A storm of questions whirled in my mind, but I was too scared to dwell on any of them, and besides it took all my strength to keep up with the wheelbarrow.
Cutting across Rue Joseph-Bara, where Modi’s friend and dealer, Leopold Zborowski–Zbo— lives with his wife, Hanka, we bounced over a pothole and my left foot poked out from under the sheet just as an elegant lady wearing a wide-brimmed black hat and veil crossed our path. The poor woman nearly fainted from shock. Monsieur LeRoux paused to help her, then carefully tucked me in again so that nothing showed, not even a strand of my hair, and we proceeded to the place I called home, Modigliani’s studio in Rue de la Grande Chaumière. A sickening anxiety filled me as we approached the tall door painted Prussian blue, still closed at that hour, because I understood Modi would not be there and I had no idea where he was or what was going to happen to us now.

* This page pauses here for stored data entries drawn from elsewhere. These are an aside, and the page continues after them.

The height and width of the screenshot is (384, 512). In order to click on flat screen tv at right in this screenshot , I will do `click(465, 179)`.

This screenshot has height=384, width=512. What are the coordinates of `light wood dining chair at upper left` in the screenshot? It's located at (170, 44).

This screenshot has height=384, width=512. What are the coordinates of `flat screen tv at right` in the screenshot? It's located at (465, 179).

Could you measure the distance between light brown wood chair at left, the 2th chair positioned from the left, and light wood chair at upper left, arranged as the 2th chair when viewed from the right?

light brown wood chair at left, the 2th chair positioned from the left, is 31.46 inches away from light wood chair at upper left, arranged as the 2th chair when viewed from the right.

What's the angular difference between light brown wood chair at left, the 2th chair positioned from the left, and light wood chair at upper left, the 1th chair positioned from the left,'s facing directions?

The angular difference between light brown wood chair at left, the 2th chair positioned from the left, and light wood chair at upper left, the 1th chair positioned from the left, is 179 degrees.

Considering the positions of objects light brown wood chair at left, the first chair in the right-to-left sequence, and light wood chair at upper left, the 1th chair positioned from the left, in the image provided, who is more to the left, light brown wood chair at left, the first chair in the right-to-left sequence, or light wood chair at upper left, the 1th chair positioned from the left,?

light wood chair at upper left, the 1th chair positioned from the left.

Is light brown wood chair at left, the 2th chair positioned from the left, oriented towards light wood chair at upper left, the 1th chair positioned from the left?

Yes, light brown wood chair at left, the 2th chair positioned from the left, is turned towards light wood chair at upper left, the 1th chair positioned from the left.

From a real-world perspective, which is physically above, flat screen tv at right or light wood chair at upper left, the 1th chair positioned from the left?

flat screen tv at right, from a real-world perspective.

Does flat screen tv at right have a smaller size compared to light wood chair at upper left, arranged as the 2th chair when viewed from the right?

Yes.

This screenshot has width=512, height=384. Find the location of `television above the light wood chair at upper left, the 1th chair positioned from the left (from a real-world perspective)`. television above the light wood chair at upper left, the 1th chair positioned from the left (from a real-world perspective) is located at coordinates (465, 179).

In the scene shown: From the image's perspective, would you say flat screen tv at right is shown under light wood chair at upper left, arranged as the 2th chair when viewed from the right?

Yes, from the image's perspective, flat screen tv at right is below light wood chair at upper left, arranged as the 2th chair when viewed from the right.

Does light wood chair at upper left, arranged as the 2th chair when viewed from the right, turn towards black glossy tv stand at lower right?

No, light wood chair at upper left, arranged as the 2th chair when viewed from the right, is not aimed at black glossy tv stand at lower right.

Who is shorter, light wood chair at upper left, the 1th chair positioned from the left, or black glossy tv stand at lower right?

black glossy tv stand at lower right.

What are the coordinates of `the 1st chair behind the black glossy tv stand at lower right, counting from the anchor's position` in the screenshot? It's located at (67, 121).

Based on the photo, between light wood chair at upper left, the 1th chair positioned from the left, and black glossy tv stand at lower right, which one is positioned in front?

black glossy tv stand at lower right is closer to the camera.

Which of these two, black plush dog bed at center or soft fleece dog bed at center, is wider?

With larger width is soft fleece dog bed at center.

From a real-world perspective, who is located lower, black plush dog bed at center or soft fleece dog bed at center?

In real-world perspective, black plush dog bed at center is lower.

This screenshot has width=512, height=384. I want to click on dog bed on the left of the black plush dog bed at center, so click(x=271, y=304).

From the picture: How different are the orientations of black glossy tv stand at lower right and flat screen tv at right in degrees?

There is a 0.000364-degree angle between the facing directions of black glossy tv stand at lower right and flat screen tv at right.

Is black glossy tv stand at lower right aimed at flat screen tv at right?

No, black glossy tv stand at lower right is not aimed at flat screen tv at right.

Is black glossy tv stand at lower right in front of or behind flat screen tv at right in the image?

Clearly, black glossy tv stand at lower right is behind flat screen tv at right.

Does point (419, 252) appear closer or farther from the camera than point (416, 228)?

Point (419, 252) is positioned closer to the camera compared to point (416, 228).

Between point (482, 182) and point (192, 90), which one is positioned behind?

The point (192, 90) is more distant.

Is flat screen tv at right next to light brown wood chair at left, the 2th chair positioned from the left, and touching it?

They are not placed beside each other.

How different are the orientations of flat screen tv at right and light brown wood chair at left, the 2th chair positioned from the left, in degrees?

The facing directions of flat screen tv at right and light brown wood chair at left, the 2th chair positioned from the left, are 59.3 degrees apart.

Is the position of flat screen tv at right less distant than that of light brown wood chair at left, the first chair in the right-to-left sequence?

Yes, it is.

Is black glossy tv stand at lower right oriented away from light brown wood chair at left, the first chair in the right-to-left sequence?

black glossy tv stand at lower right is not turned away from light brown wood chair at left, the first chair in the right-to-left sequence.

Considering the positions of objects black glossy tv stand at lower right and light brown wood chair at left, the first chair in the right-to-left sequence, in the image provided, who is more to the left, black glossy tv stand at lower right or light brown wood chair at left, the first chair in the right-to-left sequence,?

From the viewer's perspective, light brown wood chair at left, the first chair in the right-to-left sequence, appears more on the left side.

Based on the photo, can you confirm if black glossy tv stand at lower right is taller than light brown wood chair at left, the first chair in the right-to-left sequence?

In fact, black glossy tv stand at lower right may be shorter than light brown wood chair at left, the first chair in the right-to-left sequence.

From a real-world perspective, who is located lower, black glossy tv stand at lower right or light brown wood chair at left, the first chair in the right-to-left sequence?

Monsieur LeRoux lifted the brass knocker and hammered on the door with insistent blows, which I imagined more than heard.
The concierge, Madame Moreau, opened, and another animated discussion ensued as the dustman must have explained to her what was in the wheelbarrow, how it got there, and what he intended to do with it, while Madame shook her head vigorously and thrashed her arms as if to say that under no circumstances could I be left there on her premises. The blue door slammed shut in our noses, so we trundled on as the sun rose and the streets bustled with an army of clerks, shopkeepers, housewives, and dandies going about their business after the little people, the true Parisians Modi loved: the sweepers, waiters, rag pickers and delivery boys, had made the city ready for them, allowing another Paris morning to take place.